Exonération de cotisations : le contexte a changé

Les politiques d’exonération des salaires des employeurs ont considérablement augmenté depuis 1993. « Cette politique s’est d’abord concentrée sur les bas salaires avant de progresser. » se souvient Etienne Wasmer. « C’était l’époque du chômage de masse concentré sur les travailleurs les moins qualifiés ». Dans les années 90, « Le chômage des travailleurs non qualifiés pourrait atteindre 18 %. Sur l’échiquier politique, tout le monde reconnaissait qu’il y avait un sujet sur le coût du travail », poursuit l’économiste. Dans les années qui suivirent, les gouvernements amplifièrent cette politique d’exonération de cotisations en l’étendant aux catégories supérieures.

« Le contexte a changé avec la baisse du chômage de masse » indique l’économiste. Les crises successives de 2008 et 2012 ont fait grimper le chômage au-dessus de 10 % de la population active. Mais ces dernières années, le taux de chômage tel que défini par le Bureau international du Travail (BIT) a diminué. « L’efficacité des allègements de charges est moindre dans un contexte de tensions sur le marché du travail », explique Etienne Wasmer. Et aussi coûteux pour les finances publiques. Selon les calculs des économistes, les coûts ont quintuplé depuis 1999 (2,5 % du produit intérieur brut en 2023).

« Pièges » des bas salaires et « pièges » de la progression

Cette politique de l’emploi centrée sur des exonérations sociales allant jusqu’à 1,6 SMIC s’est traduite par « une compression » de la grille des salaires. « Quand on regarde la répartition des emplois par tranche de salaire, il est frappant de constater une surconcentration des emplois entre 1 et 1,6 Smic », explique Antoine Bozio.

Ces mesures d’exonération ont favorisé les « pièges des bas salaires » et les « pièges de la promotion ». « Pour augmenter un salarié, les entreprises peuvent perdre des réductions de cotisations. Cela peut avoir des conséquences sur la dynamique salariale et l’envie de progresser. indique Etienne Wasmer. Lors de leur présentation, les économistes ont notamment souligné le fait que les salariés n’enregistraient pas forcément de gains salariaux significatifs malgré une formation qualifiante.
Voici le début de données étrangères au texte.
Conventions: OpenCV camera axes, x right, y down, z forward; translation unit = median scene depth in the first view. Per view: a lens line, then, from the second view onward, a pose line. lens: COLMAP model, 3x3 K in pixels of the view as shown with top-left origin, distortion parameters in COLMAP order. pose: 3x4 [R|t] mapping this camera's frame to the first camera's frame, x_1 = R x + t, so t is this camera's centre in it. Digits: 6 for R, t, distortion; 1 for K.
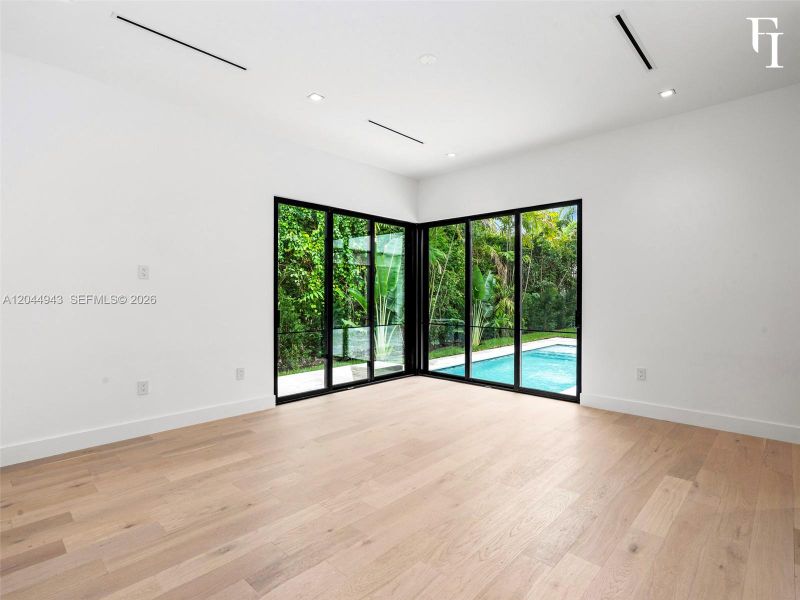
lens RADIAL K [[399.4, 0, 400.0], [0, 399.4, 300.0], [0, 0, 1]] dist [-0.004708, -0.000523]
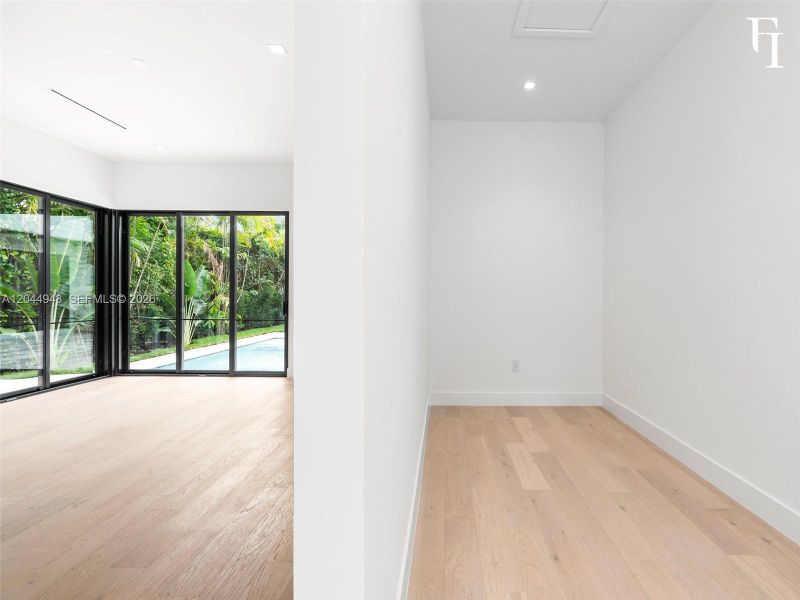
lens RADIAL K [[414.5, 0, 449.3], [0, 414.5, 297.7], [0, 0, 1]] dist [-0.002882, 0.000437]
pose [[0.723532, 0.000912, 0.690291, -0.037731], [0.004761, 0.999969, -0.006311, 0.013113], [-0.690275, 0.007853, 0.723505, -0.146011]]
Cibler les exemptions sur les poches de chômage

Parmi les premières pistes évoquées par les deux chercheurs, il y a tout d’abord le ciblage « des exemptions pour des poches de chômage ou de sous-emploi dans certaines populations. Il serait plus efficace d’avoir des dérogations pour ce public », évoque Antoine Bozio. Les économistes ont particulièrement pointé du doigt les jeunes sans diplôme (les fameux NEETS) mais aussi les seniors. « La Suède a mis en place des programmes de réduction des cotisations pour les jeunes. Cela a eu des effets durables sur le taux d’emploi des jeunes. »a indiqué le directeur de l’institut des politiques publiques.

D’autres expériences à l’étranger ont également été scrutées à la loupe par les économistes.  » La Finlande a mis en place des régimes d’exonération dans certaines régions connaissant des taux de chômage élevés. Les effets sur l’emploi ont été assez faibles au début mais ont eu un effet protecteur au moment de la crise de 2008. En fait, cela dépend du cycle » résume Antoine Bozio. Dans leur note d’étape, ils plaident pour prendre en compte « la revalorisation de l’emploi » et « l’augmentation du taux d’emploi ». Le risque de ces propositions est de refaire « une usine à gaz ». Autant dire que les économistes avancent avec prudence sur ce sujet explosif.